Diego Gambetta and Steffen Hertog published a paper about eight years ago, back in October 2007, entitled the 'Engineers of Jihad' which examined in some depth the over-representation of engineering graduates within violent Islamist organisations. Their findings included the importance of the attraction that engineers have to certainty, binary black and white thinking, a dislike for the social chaos of plurality, a desire to find a neat all-encompassing solution, and to hold
more conservative political and religious views. In MENA countries a family has to make significant sacrifices to send a member through university. Engineering degree-level coursework exposes them to modern engineering technology which is predominantly Western, and then when they graduate they are frequently faced with very few professional opportunities for employment locally, creating personal resentment. Combined with a deeply ingrained societal resentment of the West and Western values this tends to predispose them to religious radicalisation. Perhaps the Luddites of Jihad might be a better term since they are trying to drag society back to the Middle Ages.

So what we are witnessing then is something of a revolution or Reformation of Islam. This time we don't have Martin Luther and the printing press; this is a widespread reformation mainly taking place via modern communication media enabled via the Internet, smart phones, radio and television**. The pace of cultural change has perhaps moved up a gear from a imperceptible drift to a quick march - but social activists (with AK-47s, smartphones or both) are pushing it in different directions in different places and times. Much of Syria and Iraq has temporarily been marched back to the middle ages in many respects - but the Internet is still there (where ISIS haven't switched it off) allowing exchange of information and ideas. In essence this is a war of ideas (like most wars), played out at horrendous cost with peoples lives and destroying the infrastructure and wealth of nations. This time the fight is about what Islam means. We need to reinterpret what it means to be a Muslim.
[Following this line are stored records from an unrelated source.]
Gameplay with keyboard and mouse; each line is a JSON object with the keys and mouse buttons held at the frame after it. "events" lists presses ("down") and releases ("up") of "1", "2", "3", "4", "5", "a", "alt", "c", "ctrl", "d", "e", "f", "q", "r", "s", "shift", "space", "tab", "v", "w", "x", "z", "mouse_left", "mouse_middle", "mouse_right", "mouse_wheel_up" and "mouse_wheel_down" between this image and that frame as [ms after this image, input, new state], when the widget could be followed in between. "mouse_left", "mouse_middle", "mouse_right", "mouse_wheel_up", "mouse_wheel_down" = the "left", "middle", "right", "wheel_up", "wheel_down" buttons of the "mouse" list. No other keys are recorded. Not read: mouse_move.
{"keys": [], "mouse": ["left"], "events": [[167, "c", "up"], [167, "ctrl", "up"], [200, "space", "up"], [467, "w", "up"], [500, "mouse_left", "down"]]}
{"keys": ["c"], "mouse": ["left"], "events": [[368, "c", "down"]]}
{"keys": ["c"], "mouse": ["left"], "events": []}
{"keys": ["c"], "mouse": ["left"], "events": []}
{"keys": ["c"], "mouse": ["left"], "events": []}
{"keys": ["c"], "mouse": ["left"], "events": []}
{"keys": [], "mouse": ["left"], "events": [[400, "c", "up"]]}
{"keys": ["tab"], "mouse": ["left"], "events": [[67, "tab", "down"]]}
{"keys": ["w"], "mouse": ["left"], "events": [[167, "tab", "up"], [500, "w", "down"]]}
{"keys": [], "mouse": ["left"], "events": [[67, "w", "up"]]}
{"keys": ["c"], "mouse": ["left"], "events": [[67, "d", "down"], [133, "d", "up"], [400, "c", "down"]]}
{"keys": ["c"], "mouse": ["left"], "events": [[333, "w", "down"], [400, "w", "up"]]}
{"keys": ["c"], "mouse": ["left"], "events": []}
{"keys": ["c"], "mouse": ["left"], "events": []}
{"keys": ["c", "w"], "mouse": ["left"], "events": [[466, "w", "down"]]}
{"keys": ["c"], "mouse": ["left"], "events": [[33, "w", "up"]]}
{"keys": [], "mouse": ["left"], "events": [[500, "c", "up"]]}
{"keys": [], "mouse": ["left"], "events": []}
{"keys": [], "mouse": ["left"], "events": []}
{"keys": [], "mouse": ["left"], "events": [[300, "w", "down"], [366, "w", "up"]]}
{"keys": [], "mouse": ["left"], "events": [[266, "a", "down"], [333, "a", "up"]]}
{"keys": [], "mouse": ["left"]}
This is fight that cannot be won with bullets and bombs. Ideas live in peoples heads; they are transmitted or replicated via word of mouth, documents, rituals, videos, Tweets, etc. You can kill people but the ideas live on. Killing tends to generate martyrs, resentment and invite retribution long after the event. Like Goethe's Sorcerers Apprentice (1797). Take up an axe to destroy the broomsticks and each one you break will generate two more active broomsticks. It is only by reciting the right words that you can end the nightmare.

And briefly returning to the contribution of self-esteem to the radicalisation issue. To clarify the incongruity between real self-esteem and religion, because some people seem to have difficulty with this concept, I quote below from Nathaniel Branden (7 Hours Live. Tape 2 at ~34 mins):
"Of the types of neurotic solutions opted for by many people (and these are not mutually exclusive) one of the most important and often deadly types of substitute self-esteem that people can opt for is what I call self-esteem via identification; social or personal identification. 
Social identification means identification of oneself with a movement, a cause, with an organisation, with some greater than myself institution. And from identification with, association with this particular movement, cause, club, group, religion, I derive my personal glory. This is obviously what attracts many people to religion and others to certain types of political movements. This is often the psychology of the True Believer. So by identification with some institution, some structure, some organisation, something larger than myself, I am good, my life has moral meaning, I have significance, I have glory, because I am part of this thing.
Now one of the reasons why this particular type of neurotic self-esteem solution is so socially dangerous and why its probably responsible for more suffering in human history than any other, is the fact that in order to derive my self-esteem from identification with some impersonal abstraction such as a cause, I have to depersonalise myself. I have to make myself an un-person to myself, and when I do that, other people cease to be persons to me and that makes it psychologically much easier for me to kill them, to torture them and to exercise every kind of brutality upon them in the name of this higher abstraction, and to commit atrocities which I could never commit if I thought I was doing this selfishly, in my own name and for my own sake. Once I disappear into this immense personal abstraction, so do you, and so do all human beings, and then we see the kind of atrocities that enter into the history books. The depersonalisation, first of self and then of others - that is the irresistible consequence of identifying personal worth with identification in some kind of abstract cause or movement".
The quote above is taken from recordings of public lectures by Branden which you can find online, but to my knowledge he didn't include anything quite so explicitly anti-religious in his published books. I guess his editor advised him that America in the 1970s was not yet ready for the truth.

** For a more extensive analysis of the impact of technology on Islam and Christianity over time, please read The Bishop, the Mullah and the Smartphone by Bryan Winters. I personally had some input into this and recommend it to you.